Namun, adakah kita menyadari bahwa merdeka yang paling sulit diraih bukanlah merdeka dari penjajah asing?
Justru yang paling berat adalah merdeka dari penjajahan dalam diri penjajahan hawa nafsu, jebakan lingkaran setan, dan belenggu dosa yang mengekang jiwa.

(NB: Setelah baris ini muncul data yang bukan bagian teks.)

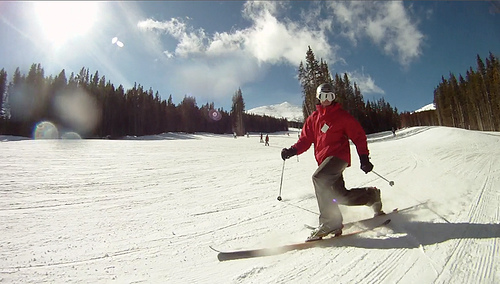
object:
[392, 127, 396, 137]
person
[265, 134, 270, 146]
person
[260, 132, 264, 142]
person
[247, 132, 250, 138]
person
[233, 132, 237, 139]
person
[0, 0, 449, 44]
skies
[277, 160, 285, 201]
skipole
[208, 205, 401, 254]
skiing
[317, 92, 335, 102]
goggles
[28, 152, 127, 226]
white snow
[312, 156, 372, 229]
pants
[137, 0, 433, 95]
cloud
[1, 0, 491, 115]
sky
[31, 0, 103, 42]
sun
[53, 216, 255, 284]
white snow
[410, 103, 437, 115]
mountain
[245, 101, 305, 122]
hill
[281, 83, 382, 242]
man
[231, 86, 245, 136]
tree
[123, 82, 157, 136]
tree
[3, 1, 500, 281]
scene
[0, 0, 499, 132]
background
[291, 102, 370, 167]
coat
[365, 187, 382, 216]
boot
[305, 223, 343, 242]
boot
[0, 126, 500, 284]
snow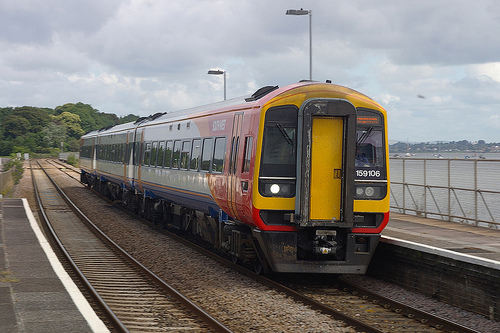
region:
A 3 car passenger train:
[67, 70, 447, 275]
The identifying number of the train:
[348, 165, 385, 182]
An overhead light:
[277, 5, 322, 80]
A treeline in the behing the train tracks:
[2, 102, 156, 169]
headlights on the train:
[261, 175, 388, 205]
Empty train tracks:
[25, 155, 229, 332]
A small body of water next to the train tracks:
[390, 151, 497, 226]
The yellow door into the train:
[305, 113, 347, 222]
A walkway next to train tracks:
[383, 210, 498, 318]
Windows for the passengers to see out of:
[79, 135, 232, 174]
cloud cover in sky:
[0, 0, 497, 141]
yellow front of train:
[77, 82, 387, 272]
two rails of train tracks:
[27, 157, 229, 331]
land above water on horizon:
[388, 139, 498, 160]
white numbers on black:
[355, 165, 385, 179]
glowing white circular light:
[262, 179, 287, 196]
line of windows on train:
[80, 133, 252, 173]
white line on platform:
[385, 226, 498, 267]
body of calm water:
[391, 151, 498, 228]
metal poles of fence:
[386, 157, 498, 230]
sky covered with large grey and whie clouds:
[51, 18, 204, 75]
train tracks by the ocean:
[41, 46, 484, 304]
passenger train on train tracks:
[52, 85, 399, 275]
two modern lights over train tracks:
[199, 3, 326, 103]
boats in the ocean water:
[392, 139, 498, 165]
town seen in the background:
[385, 128, 498, 154]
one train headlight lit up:
[260, 175, 294, 207]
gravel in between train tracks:
[130, 248, 222, 295]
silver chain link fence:
[426, 146, 496, 221]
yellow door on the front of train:
[293, 95, 368, 232]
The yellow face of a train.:
[254, 83, 386, 213]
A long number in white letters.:
[353, 168, 385, 180]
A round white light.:
[268, 182, 281, 196]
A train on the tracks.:
[76, 79, 393, 279]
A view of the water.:
[386, 150, 497, 229]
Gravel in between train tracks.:
[38, 156, 365, 331]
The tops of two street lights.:
[205, 6, 325, 99]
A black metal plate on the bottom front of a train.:
[255, 228, 383, 275]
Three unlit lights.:
[280, 181, 376, 199]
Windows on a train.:
[77, 133, 253, 175]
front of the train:
[231, 70, 416, 230]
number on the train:
[349, 159, 386, 184]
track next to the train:
[73, 244, 170, 312]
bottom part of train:
[131, 175, 240, 251]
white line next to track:
[33, 236, 68, 278]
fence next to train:
[415, 150, 475, 227]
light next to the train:
[270, 2, 328, 78]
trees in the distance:
[24, 103, 76, 143]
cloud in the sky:
[81, 23, 153, 68]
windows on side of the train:
[114, 117, 259, 188]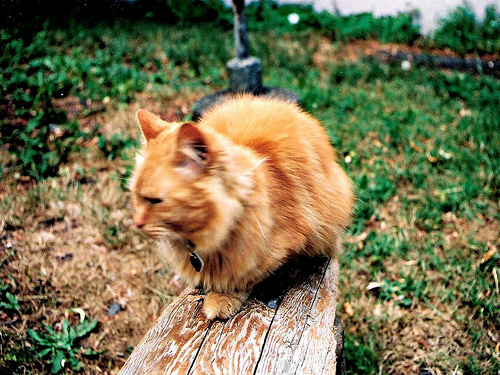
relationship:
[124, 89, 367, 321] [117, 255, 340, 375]
cat on log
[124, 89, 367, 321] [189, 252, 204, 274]
cat with a tag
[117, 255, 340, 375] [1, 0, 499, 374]
log on ground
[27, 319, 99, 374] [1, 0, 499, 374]
weed on ground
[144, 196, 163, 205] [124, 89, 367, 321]
eye of cat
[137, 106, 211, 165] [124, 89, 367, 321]
ears on cat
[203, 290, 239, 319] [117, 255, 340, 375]
foot on log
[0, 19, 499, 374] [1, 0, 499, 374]
grass covering ground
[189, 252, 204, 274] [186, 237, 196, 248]
tag on collar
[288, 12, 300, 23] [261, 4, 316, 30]
bloom on plant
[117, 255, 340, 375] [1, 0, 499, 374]
log laying on ground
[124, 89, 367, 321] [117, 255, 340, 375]
cat sitting on log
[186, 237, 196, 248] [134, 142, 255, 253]
collar on neck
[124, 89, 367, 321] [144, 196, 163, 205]
cat has a eye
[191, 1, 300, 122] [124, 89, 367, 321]
stand behind cat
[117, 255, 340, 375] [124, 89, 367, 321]
log has a cat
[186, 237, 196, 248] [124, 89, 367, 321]
collar on cat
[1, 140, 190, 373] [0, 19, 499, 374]
patch of dead grass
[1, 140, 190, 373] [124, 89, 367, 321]
patch to left of cat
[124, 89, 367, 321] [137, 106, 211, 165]
cat has ears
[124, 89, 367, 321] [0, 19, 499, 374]
cat in grass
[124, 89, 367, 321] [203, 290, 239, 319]
cat has a foot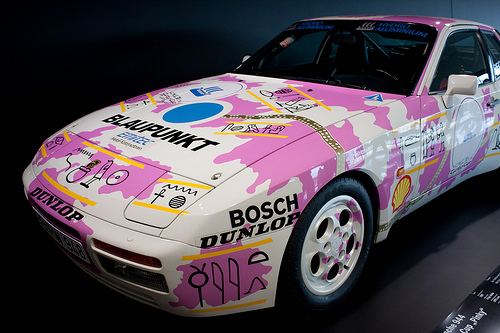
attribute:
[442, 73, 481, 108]
car mirror — white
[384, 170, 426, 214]
logo — Shell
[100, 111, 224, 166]
"blaupunkt" — black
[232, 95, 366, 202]
paint — Pink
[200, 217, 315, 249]
dunlop — black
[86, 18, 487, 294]
car — pink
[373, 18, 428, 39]
writing — blue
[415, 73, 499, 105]
mirror — white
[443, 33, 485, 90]
window — car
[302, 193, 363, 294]
hubcap — pink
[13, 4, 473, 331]
rim — white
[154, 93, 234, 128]
blue circle — large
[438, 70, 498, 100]
mirror — side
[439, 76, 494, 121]
mirror — white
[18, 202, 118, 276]
plate — white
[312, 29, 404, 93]
screen — clear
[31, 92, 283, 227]
symbols — stick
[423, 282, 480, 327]
strip — black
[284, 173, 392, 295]
tire — black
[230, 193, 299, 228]
bosch — black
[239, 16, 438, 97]
screen — tinted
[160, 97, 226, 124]
circle — blue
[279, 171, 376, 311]
wheel — black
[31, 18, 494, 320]
race car — white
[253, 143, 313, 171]
paint — pink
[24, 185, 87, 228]
dunlop — black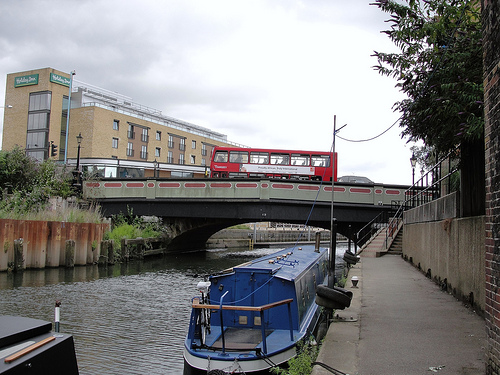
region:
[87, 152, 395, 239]
A bridge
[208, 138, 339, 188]
A red double-decker bus on the bridge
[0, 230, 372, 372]
A small river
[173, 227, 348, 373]
A blue boat on the river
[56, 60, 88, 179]
A street light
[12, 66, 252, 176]
A large holiday inn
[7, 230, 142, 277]
Some wooden pylons in the water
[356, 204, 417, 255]
a set of stairs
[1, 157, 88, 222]
some bushes next to the bridge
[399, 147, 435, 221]
a street light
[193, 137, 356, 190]
Red bus going over a bride.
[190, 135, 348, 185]
The bus is red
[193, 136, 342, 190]
The bus is a double decker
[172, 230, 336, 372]
Blue boat in the water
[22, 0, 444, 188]
The sky is gray and cloudy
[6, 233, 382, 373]
A canal between streets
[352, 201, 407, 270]
Staircase leading to the canal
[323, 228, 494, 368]
Concrete sidewalk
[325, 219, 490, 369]
Nobody on the sidewalk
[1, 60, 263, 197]
Holiday Inn hotel overlooking the canal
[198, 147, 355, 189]
large red bus going over short bridge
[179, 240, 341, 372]
blue ferry boat tied to cement dock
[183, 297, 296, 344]
railing on ferry boat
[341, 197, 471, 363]
cement dock with stairs leading up to bridge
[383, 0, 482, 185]
green tree hanging over the right side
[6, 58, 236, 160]
tan building in the distance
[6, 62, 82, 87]
tan building is a Holiday Inn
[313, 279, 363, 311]
old tires used as bumpers to protect the boat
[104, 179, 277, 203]
red shapes painted on bridge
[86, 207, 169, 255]
bushes and grasses are overgrown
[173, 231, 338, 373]
blue boat in the water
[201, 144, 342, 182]
red bus on a bridge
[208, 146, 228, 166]
window on a bus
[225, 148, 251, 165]
window on a bus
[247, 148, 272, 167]
window on a bus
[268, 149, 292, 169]
window on a bus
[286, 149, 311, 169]
window on a bus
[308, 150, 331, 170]
window on a bus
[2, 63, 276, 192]
large building made of brick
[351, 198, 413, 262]
concrete staircase near the water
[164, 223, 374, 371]
long blue boat on a river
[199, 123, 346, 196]
red and white bus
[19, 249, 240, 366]
ripply water of a river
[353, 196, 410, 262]
stairs with railings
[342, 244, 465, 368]
cement walkway along river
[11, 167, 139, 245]
grassy weeds and bushes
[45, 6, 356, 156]
grey cloudy sky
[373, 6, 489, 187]
tree full with green leaves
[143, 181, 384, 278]
arched bridge over the river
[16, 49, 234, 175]
brick building with many windows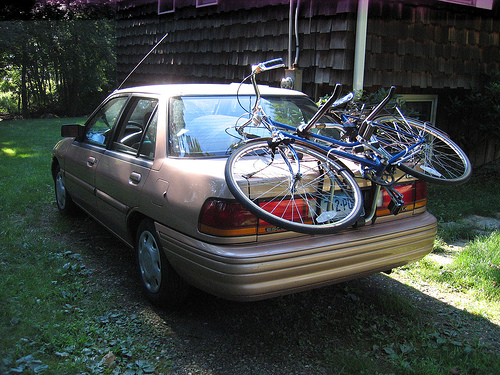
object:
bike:
[225, 56, 474, 233]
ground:
[2, 287, 499, 372]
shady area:
[4, 131, 496, 371]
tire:
[132, 221, 182, 312]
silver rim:
[137, 229, 162, 295]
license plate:
[316, 191, 369, 224]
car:
[53, 81, 439, 303]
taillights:
[196, 198, 259, 238]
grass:
[0, 120, 500, 372]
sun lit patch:
[425, 235, 500, 327]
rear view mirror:
[148, 100, 161, 107]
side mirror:
[61, 124, 83, 138]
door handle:
[87, 156, 98, 164]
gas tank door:
[151, 178, 170, 206]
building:
[116, 2, 496, 200]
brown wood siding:
[328, 33, 355, 50]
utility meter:
[280, 76, 294, 91]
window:
[115, 94, 158, 155]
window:
[157, 0, 177, 15]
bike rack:
[292, 83, 403, 229]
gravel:
[132, 301, 413, 350]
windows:
[194, 0, 219, 7]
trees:
[60, 0, 106, 116]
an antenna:
[82, 31, 168, 109]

Kita sering merasa bebas, padahal masih diperbudak oleh keinginan yang tak pernah puas. Kita merasa merdeka, padahal hati sedang dipasung oleh syahwat yang menuntut tanpa henti. Ada yang terikat utang karena gaya hidup. Ada yang terjerat kecanduan hiburan tanpa ujung. Ada pula yang dikuasai amarah, iri, dan dengki yang membakar hati. Semua itu membuat hidup terasa sesak, menekan, dan merenggut kebahagiaan hakiki.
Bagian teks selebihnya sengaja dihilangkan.